● Dataset entries:
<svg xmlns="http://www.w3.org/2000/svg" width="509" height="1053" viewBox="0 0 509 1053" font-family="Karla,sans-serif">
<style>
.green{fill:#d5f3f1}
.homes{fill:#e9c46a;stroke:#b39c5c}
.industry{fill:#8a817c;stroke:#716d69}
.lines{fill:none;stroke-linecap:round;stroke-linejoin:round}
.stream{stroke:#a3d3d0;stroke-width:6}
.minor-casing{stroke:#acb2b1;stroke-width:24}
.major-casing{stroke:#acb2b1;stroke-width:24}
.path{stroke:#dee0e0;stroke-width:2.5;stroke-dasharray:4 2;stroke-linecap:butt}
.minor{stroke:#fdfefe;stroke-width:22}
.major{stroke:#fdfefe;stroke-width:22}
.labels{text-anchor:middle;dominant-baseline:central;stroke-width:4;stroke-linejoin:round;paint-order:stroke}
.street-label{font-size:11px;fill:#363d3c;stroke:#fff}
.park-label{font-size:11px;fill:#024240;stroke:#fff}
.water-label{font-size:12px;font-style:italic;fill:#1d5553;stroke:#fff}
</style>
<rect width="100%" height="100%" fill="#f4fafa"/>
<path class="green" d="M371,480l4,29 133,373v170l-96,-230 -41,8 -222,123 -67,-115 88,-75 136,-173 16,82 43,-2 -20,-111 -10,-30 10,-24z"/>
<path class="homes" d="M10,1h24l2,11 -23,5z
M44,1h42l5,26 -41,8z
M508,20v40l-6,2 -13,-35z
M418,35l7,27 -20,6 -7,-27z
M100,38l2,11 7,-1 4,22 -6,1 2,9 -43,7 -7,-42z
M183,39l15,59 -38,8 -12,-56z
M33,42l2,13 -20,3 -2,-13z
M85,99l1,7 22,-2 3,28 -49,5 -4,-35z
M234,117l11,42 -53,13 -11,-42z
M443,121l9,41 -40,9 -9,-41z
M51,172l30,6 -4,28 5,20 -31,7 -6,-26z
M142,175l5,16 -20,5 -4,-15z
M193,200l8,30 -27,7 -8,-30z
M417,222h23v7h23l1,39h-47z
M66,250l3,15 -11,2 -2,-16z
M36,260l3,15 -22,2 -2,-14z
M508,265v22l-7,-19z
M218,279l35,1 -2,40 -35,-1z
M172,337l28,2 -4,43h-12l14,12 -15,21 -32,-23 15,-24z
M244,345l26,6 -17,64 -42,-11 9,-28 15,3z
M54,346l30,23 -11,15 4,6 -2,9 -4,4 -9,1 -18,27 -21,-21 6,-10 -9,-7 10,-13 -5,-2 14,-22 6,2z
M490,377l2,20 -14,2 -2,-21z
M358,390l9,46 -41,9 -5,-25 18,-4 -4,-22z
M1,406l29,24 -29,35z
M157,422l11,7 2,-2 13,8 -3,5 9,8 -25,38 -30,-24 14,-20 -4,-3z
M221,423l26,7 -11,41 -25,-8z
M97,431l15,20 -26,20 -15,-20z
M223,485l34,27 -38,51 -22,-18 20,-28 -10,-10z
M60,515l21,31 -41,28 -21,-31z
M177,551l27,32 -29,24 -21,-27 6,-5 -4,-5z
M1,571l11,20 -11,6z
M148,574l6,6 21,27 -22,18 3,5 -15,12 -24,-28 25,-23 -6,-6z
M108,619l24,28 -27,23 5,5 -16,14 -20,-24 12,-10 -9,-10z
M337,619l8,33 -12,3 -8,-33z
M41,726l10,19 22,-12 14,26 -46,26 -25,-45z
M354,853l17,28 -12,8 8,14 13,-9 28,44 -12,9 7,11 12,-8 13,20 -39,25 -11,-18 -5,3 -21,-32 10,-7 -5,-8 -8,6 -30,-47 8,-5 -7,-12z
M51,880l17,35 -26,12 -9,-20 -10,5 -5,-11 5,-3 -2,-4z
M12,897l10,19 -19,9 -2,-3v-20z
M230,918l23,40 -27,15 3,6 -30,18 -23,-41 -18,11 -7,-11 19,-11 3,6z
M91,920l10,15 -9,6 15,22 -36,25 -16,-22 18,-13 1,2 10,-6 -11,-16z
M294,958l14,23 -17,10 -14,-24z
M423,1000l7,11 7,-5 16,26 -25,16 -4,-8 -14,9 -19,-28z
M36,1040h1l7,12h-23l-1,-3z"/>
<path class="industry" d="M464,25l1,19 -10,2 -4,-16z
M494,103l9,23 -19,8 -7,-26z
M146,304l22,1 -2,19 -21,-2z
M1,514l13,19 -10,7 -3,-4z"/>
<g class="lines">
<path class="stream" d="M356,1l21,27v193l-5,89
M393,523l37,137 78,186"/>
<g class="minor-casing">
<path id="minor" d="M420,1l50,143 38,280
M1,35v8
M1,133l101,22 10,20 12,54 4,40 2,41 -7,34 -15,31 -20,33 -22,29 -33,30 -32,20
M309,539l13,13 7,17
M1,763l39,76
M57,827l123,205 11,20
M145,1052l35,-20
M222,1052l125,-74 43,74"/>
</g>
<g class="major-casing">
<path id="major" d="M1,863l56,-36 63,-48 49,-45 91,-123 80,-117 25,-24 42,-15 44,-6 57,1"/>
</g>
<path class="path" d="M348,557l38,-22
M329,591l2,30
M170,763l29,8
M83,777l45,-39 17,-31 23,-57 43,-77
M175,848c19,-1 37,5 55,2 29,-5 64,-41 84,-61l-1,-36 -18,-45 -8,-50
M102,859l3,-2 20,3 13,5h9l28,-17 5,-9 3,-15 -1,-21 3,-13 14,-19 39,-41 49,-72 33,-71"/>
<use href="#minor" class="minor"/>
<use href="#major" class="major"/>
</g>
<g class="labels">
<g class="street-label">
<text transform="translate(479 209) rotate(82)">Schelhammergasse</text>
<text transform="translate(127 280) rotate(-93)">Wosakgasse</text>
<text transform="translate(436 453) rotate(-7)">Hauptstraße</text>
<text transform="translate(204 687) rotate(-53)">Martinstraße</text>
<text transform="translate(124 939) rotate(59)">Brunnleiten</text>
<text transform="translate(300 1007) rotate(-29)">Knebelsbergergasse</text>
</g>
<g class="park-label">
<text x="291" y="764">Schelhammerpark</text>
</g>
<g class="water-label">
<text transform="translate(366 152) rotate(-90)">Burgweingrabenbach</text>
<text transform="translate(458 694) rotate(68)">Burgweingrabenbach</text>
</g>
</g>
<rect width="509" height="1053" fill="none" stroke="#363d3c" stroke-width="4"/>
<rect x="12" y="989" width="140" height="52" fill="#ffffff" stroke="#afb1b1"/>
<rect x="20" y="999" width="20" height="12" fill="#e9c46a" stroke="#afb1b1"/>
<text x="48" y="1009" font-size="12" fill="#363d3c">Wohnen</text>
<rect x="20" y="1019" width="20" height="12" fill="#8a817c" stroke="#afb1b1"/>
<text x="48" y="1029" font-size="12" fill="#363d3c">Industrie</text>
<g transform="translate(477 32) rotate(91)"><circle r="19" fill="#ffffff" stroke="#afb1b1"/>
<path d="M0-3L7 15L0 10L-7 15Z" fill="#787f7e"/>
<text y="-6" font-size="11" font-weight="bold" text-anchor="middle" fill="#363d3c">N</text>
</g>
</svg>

● Work to complete: Pick out, from the lines above, every one that contains the string "homes".

● Exercise solution:
.homes{fill:#e9c46a;stroke:#b39c5c}
<path class="homes" d="M10,1h24l2,11 -23,5z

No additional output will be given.